---
name: agentbox-inference
description: "LLM inference via paid API: OpenAI-compatible chat completions proxied through x402 providers. Supports Kimi K2.5, MiniMax M2.5. Uses x_payment tool for automatic USDC micropayments ($0.001-$0.003/call). Use when: (1) generating text with a specific model, (2) running chat completions through a pay-per-request LLM endpoint, (3) comparing outputs across models."
metadata: {"openclaw": {"emoji": "🧠", "requires": {"bins": ["openclaw"]}}}
---

# LLM Inference

Paid OpenAI-compatible chat completions API at `https://inference.x402.agentbox.fyi`. Costs $0.001-$0.003 USDC per call via x402 on Solana.

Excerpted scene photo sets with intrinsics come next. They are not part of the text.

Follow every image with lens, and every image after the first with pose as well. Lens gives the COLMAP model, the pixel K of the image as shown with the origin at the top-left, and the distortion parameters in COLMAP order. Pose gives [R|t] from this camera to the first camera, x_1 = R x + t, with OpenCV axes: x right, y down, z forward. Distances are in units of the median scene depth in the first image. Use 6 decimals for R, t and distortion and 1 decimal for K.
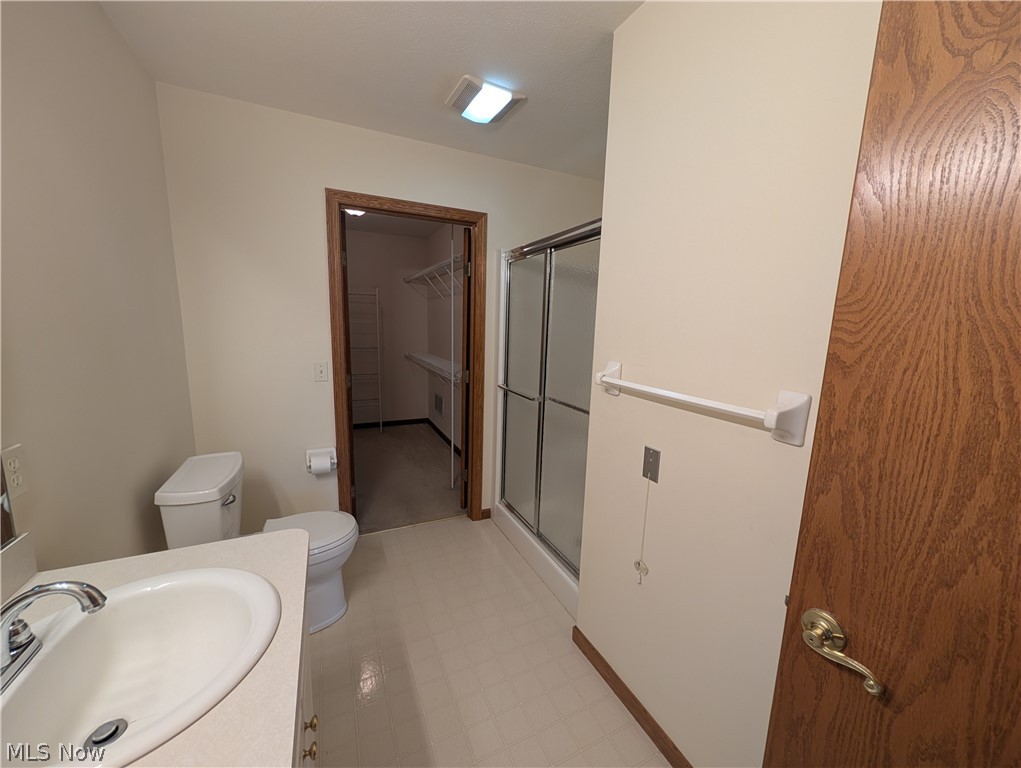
lens RADIAL K [[387.8, 0, 510.5], [0, 387.8, 384.0], [0, 0, 1]] dist [0.001255, 0.000087]
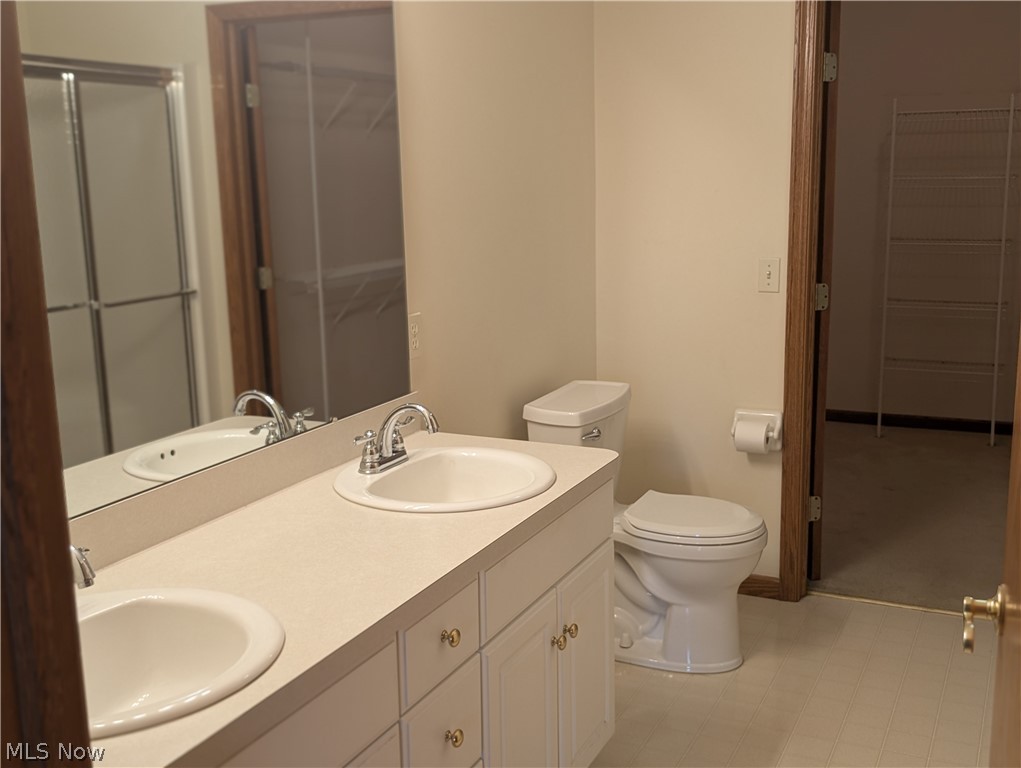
lens RADIAL K [[1117.2, 0, 532.1], [0, 1117.2, 388.4], [0, 0, 1]] dist [0.096097, -0.270361]
pose [[0.640583, 0.113055, -0.759521, 0.562101], [-0.088397, 0.993384, 0.073312, 0.043435], [0.762784, 0.020177, 0.646339, -0.329564]]
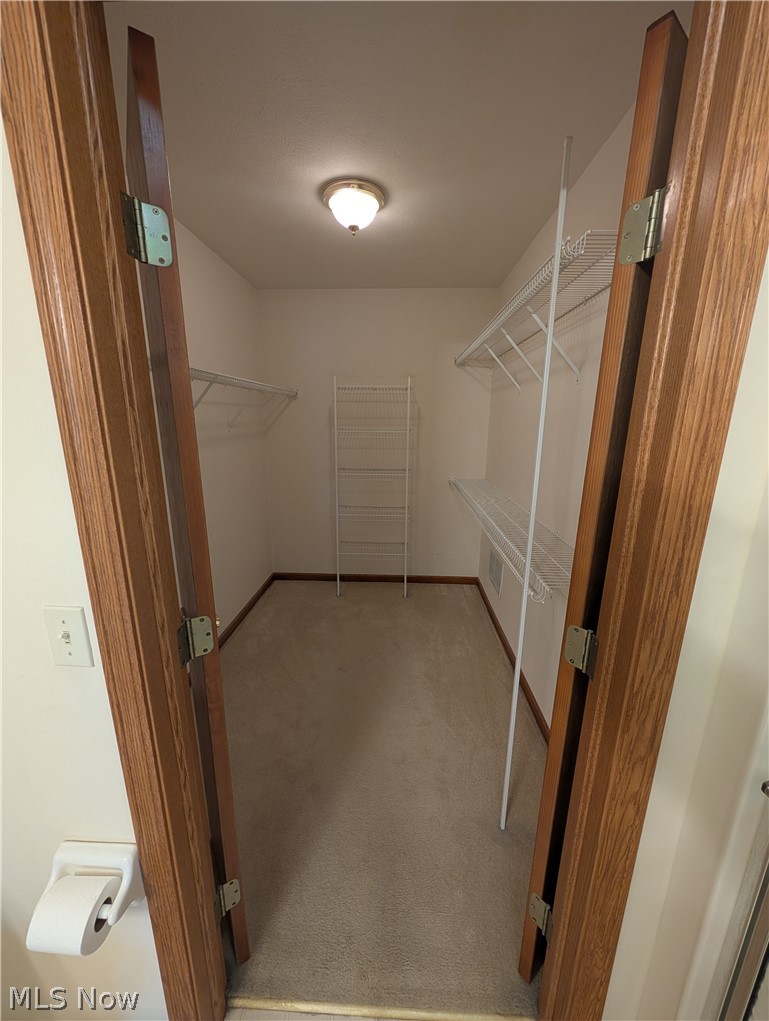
lens RADIAL K [[387.8, 0, 384.5], [0, 387.8, 510.5], [0, 0, 1]] dist [0.001255, 0.000087]
pose [[0.883649, 0.090337, -0.459350, -0.148806], [-0.058947, 0.994866, 0.082257, -0.167243], [0.464423, -0.045609, 0.884438, 0.857855]]
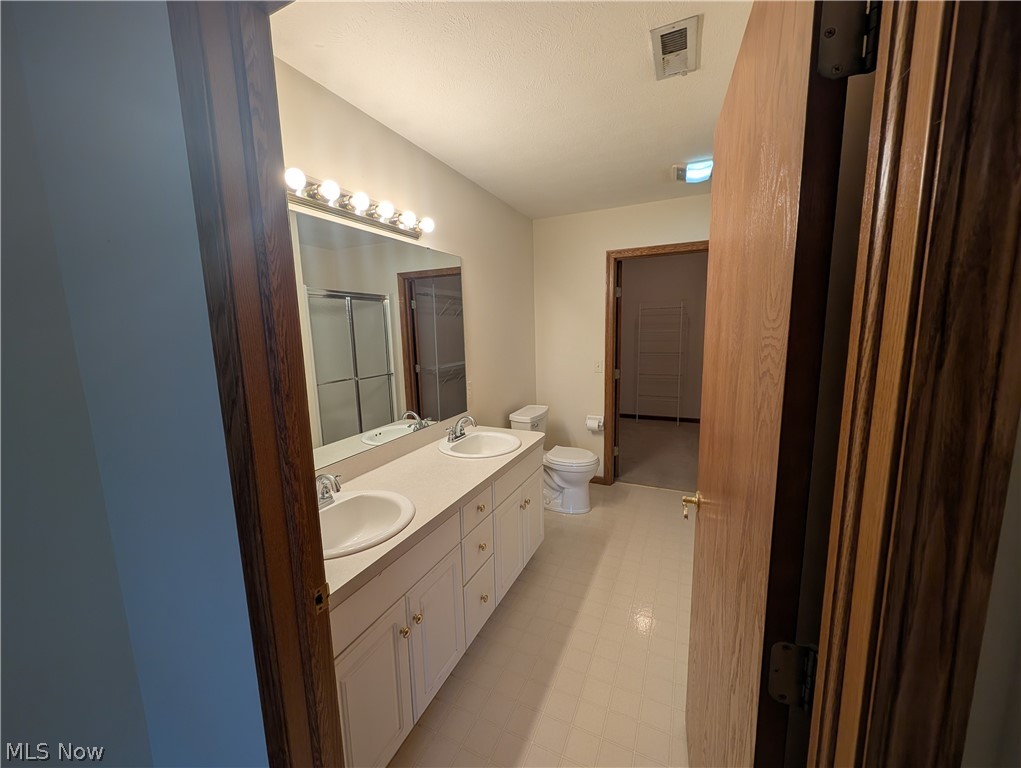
lens RADIAL K [[387.8, 0, 510.5], [0, 387.8, 384.0], [0, 0, 1]] dist [0.001255, 0.000087]
pose [[0.634970, 0.068256, -0.769516, 0.501804], [-0.081061, 0.996477, 0.021500, 0.034247], [0.768272, 0.048726, 0.638266, -0.274126]]
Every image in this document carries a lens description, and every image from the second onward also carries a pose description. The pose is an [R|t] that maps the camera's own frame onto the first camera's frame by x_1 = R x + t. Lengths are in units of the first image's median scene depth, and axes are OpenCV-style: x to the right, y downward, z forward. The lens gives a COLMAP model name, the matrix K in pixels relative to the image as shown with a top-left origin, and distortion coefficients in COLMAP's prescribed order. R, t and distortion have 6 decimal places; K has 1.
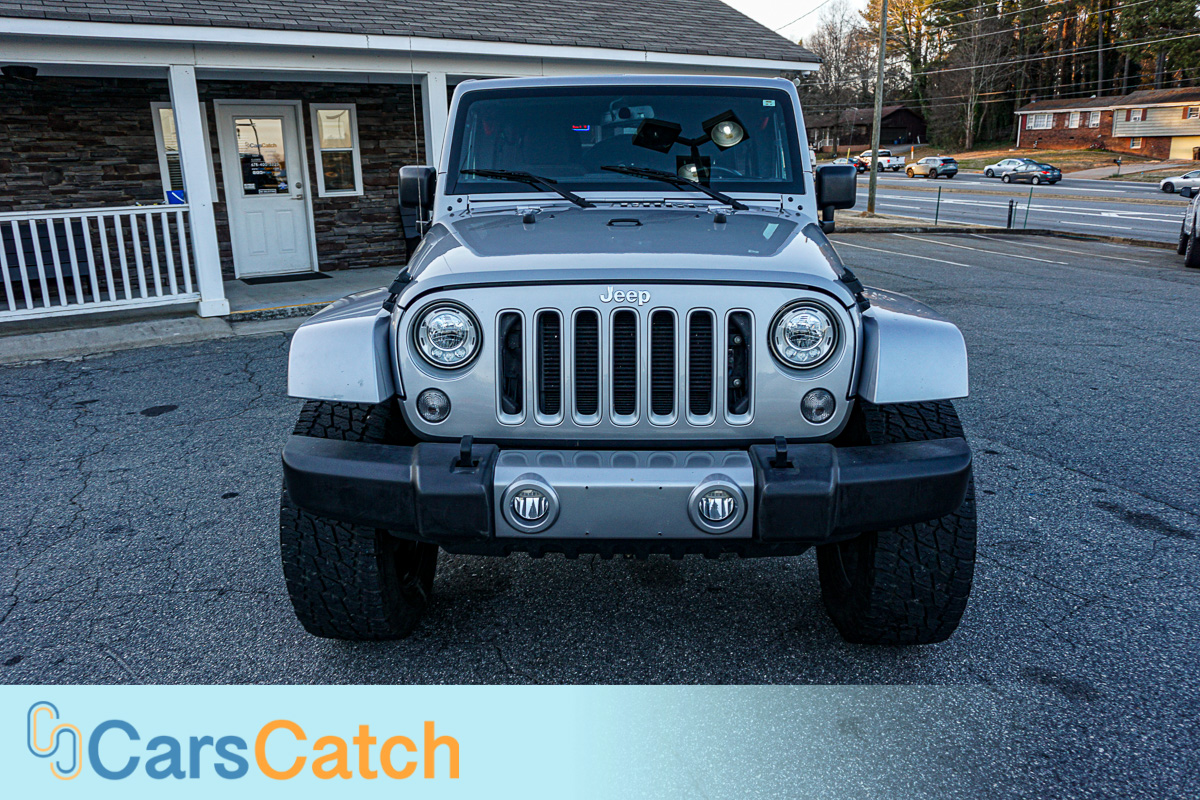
lens RADIAL K [[885.3, 0, 598.3], [0, 885.3, 376.4], [0, 0, 1]] dist [-0.021846, -0.000907]
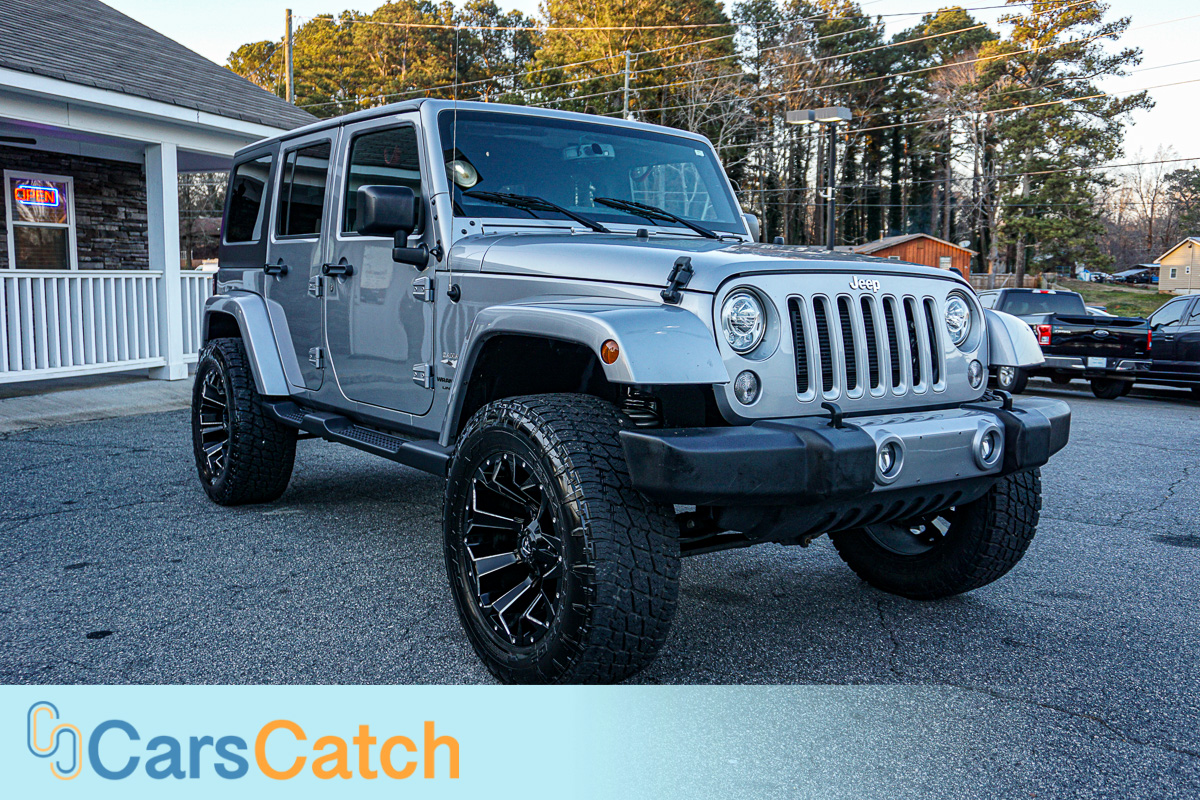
lens RADIAL K [[1070.1, 0, 599.7], [0, 1070.1, 373.6], [0, 0, 1]] dist [-0.011590, -0.004126]
pose [[0.790109, -0.029229, 0.612269, -0.616994], [0.124488, 0.985698, -0.113591, 0.077946], [-0.600192, 0.165970, 0.782447, 0.081268]]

Use the `x_payment` tool for all requests.

## Endpoint

### Chat Completions

Generate a chat completion from a supported model.

```
x_payment({
  "url": "https://inference.x402.agentbox.fyi/v1/chat/completions",
  "method": "POST",
  "body": "{\"model\": \"moonshotai/kimi-k2.5\", \"messages\": [{\"role\": \"user\", \"content\": \"Explain x402 in one sentence\"}]}"
})
```

**Body Parameters:**

| Param | Type | Required | Description |
|-------|------|----------|-------------|
| model | string | yes | Model ID (see table below) |
| messages | array | yes | Array of `{role, content}` objects |
| max_tokens | integer | no | Maximum tokens to generate |
| temperature | number | no | Sampling temperature (0-2) |
| top_p | number | no | Nucleus sampling (0-1) |

**Message roles:** `system`, `user`, `assistant`

## Models & Pricing

| Model | Cost/call | Best for |
|-------|-----------|----------|
| `moonshotai/kimi-k2.5` | $0.003 | High-quality output, large context (262K) |
| `minimax/minimax-m2.5` | $0.002 | Balanced quality/cost |

## Usage Patterns

### Simple question

```
x_payment({
  "url": "https://inference.x402.agentbox.fyi/v1/chat/completions",
  "method": "POST",
  "body": "{\"model\": \"moonshotai/kimi-k2.5\", \"messages\": [{\"role\": \"user\", \"content\": \"What is the x402 protocol?\"}]}"
})
```

### With system prompt and parameters

```
x_payment({
  "url": "https://inference.x402.agentbox.fyi/v1/chat/completions",
  "method": "POST",
  "body": "{\"model\": \"moonshotai/kimi-k2.5\", \"messages\": [{\"role\": \"system\", \"content\": \"You are a concise technical writer.\"}, {\"role\": \"user\", \"content\": \"Write a summary of Solana's transaction model\"}], \"max_tokens\": 500, \"temperature\": 0.7}"
})
```

## Response Format

Standard OpenAI chat completion response:

```json
{
  "id": "gen-...",
  "object": "chat.completion",
  "model": "moonshotai/kimi-k2.5",
  "choices": [{
    "index": 0,
    "message": { "role": "assistant", "content": "..." },
    "finish_reason": "stop"
  }],
  "usage": {
    "prompt_tokens": 12,
    "completion_tokens": 42,
    "total_tokens": 54
  }
}
```

## Errors

| HTTP | Meaning |
|------|---------|
| 400 | Invalid request (check model name and messages format) |
| 402 | Payment required (handled automatically by x_payment) |
| 502 | Upstream provider error |

## Cost

Flat rate per model per call. Price is determined by the `model` field in the request body. Each call is independent - no sessions or state.